Dembowski kümmerte sich, aber erst einmal um die Frühlingsparty im Campo.

Bis auf Hagenberg-Scholz kam niemand.

Der BVB verkündete die Tuchel-Verpflichtung. Ein Strahlen huschte über Justins Gesicht.

„Er ist der Rule-Breaker! Er erfindet Fußball jeden Tag ein wenig neu. Er kann Ballbesitz und er setzt die Trends. Die perfekte Wahl für den BVB! Wirklich. Ein außerordentlicher Trainer mit außerordentlichen Fähigkeiten. Hast Du gestern Mkhitaryan gesehen? Der wird unter Tuchel aufblühen. Es gibt nur einen logischen Trainer für ihn. Der ist jetzt da! Bald.“

„Der Pilot? Aus dem wird nichts mehr.“

„Deine Art ist unerträglich. Wie Du über Menschen urteilst.“

„Das sind keine Menschen. Das sind Avatare.“

Hamburg verlor in Bremen. Später am Abend stieß Schill hinzu. Er wusste nicht mehr weiter. Und schwieg. Hagenberg-Scholz und Dembowski respektierten seine Trauer. 

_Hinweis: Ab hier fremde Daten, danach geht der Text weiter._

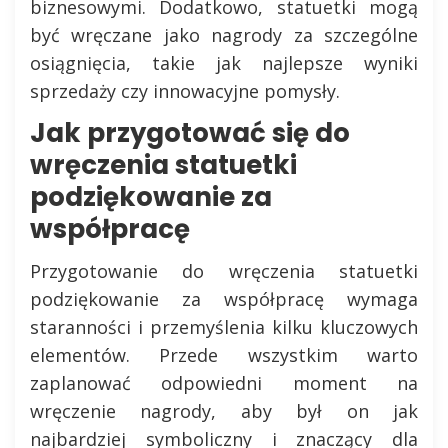
biznesowymi. Dodatkowo, statuetki mogą
być wręczane jako nagrody za szczególne
osiągnięcia, takie jak najlepsze wyniki
sprzedaży czy innowacyjne pomysły.
Jak przygotować się do
wręczenia statuetki
podziękowanie za
współpracę
Przygotowanie do wręczenia statuetki
podziękowanie za współpracę wymaga
staranności i przemyślenia kilku kluczowych
elementów. Przede wszystkim warto
zaplanować odpowiedni moment na
wręczenie nagrody, aby był on jak
najbardziej symboliczny i znaczący dla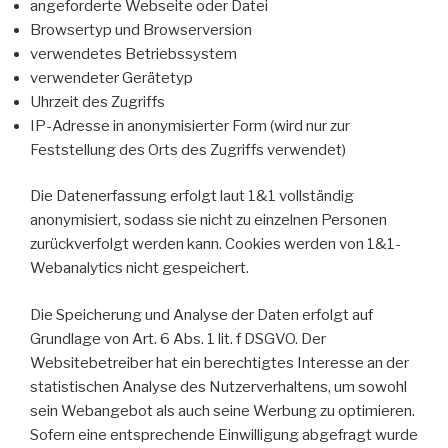
angeforderte Webseite oder Datei
Browsertyp und Browserversion
verwendetes Betriebssystem
verwendeter Gerätetyp
Uhrzeit des Zugriffs
IP-Adresse in anonymisierter Form (wird nur zur
Feststellung des Orts des Zugriffs verwendet)
Die Datenerfassung erfolgt laut 1&1 vollständig
anonymisiert, sodass sie nicht zu einzelnen Personen
zurückverfolgt werden kann. Cookies werden von 1&1-
Webanalytics nicht gespeichert.
Die Speicherung und Analyse der Daten erfolgt auf
Grundlage von Art. 6 Abs. 1 lit. f DSGVO. Der
Websitebetreiber hat ein berechtigtes Interesse an der
statistischen Analyse des Nutzerverhaltens, um sowohl
sein Webangebot als auch seine Werbung zu optimieren.
Sofern eine entsprechende Einwilligung abgefragt wurde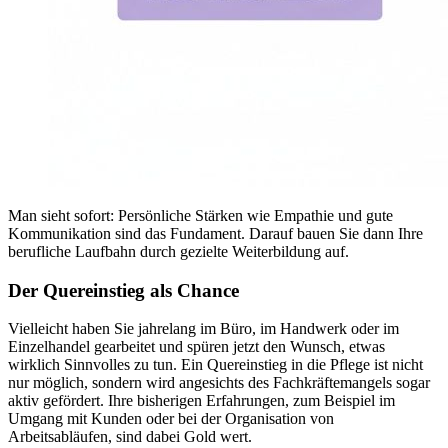
Man sieht sofort: Persönliche Stärken wie Empathie und gute
Kommunikation sind das Fundament. Darauf bauen Sie dann Ihre
berufliche Laufbahn durch gezielte Weiterbildung auf.
Der Quereinstieg als Chance
Vielleicht haben Sie jahrelang im Büro, im Handwerk oder im
Einzelhandel gearbeitet und spüren jetzt den Wunsch, etwas
wirklich Sinnvolles zu tun. Ein Quereinstieg in die Pflege ist nicht
nur möglich, sondern wird angesichts des Fachkräftemangels sogar
aktiv gefördert. Ihre bisherigen Erfahrungen, zum Beispiel im
Umgang mit Kunden oder bei der Organisation von
Arbeitsabläufen, sind dabei Gold wert.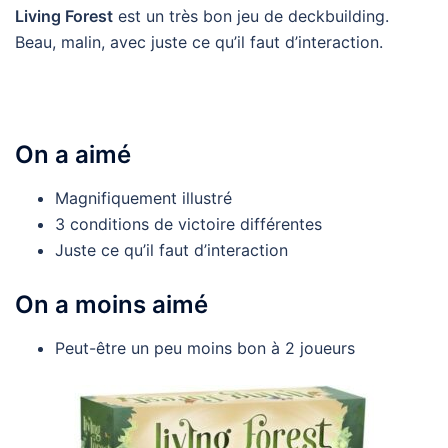
Living Forest
est un très bon jeu de deckbuilding.
Beau, malin, avec juste ce qu’il faut d’interaction.
On a aimé
Magnifiquement illustré
3 conditions de victoire différentes
Juste ce qu’il faut d’interaction
On a moins aimé
Peut-être un peu moins bon à 2 joueurs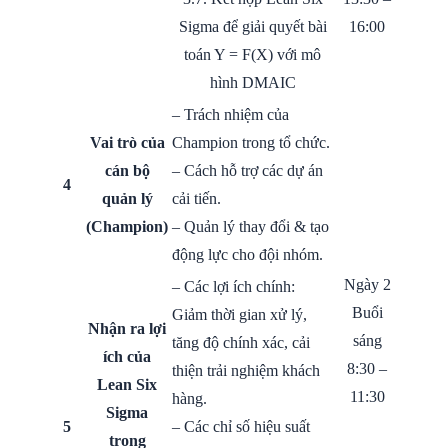
Sigma để giải quyết bài
16:00
toán Y = F(X) với mô
hình DMAIC
– Trách nhiệm của
Vai trò của
Champion trong tổ chức.
cán bộ
– Cách hỗ trợ các dự án
4
quản lý
cải tiến.
(Champion)
– Quản lý thay đổi & tạo
động lực cho đội nhóm.
Ngày 2
– Các lợi ích chính:
Buổi
Giảm thời gian xử lý,
Nhận ra lợi
sáng
tăng độ chính xác, cải
ích của
8:30 –
thiện trải nghiệm khách
Lean Six
11:30
hàng.
Sigma
5
– Các chỉ số hiệu suất
trong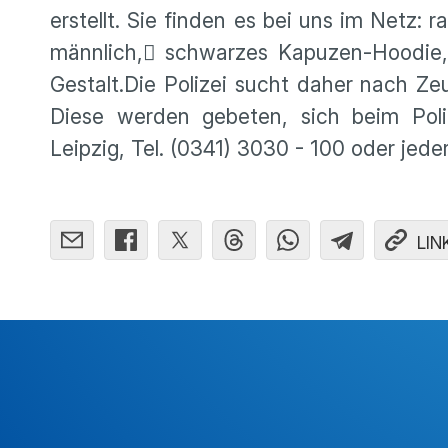
erstellt. Sie finden es bei uns im Netz:
männlich, schwarzes Kapuzen-Hoodie,
Gestalt.Die Polizei sucht daher nach Z
Diese werden gebeten, sich beim Poliz
Leipzig, Tel. (0341) 3030 - 100 oder jeder
LIN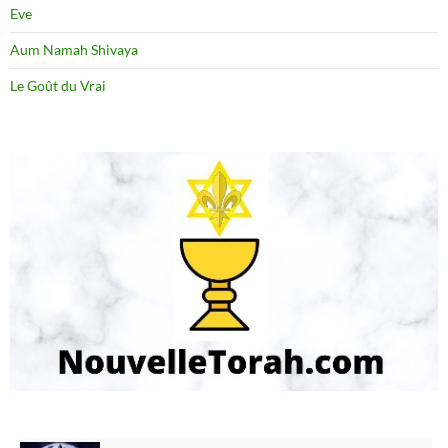
Eve
Aum Namah Shivaya
Le Goût du Vrai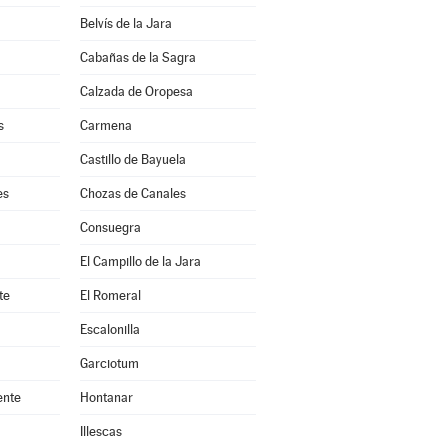
Belvís de la Jara
Cabañas de la Sagra
Calzada de Oropesa
s
Carmena
Castillo de Bayuela
es
Chozas de Canales
Consuegra
El Campillo de la Jara
te
El Romeral
Escalonilla
Garciotum
ente
Hontanar
Illescas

Einer träumte vom Klassenerhalt, und einer von Tuchel und Dembowski dachte an Koi. Er würde ihn bald wieder besuchen. Ein Rabe beobachtete sie. Ohne Träume sind wir nichts, dachte Dembowski. Klopp sagte West Ham United ab. Der erste Schachzug Ferundulas war geschickt.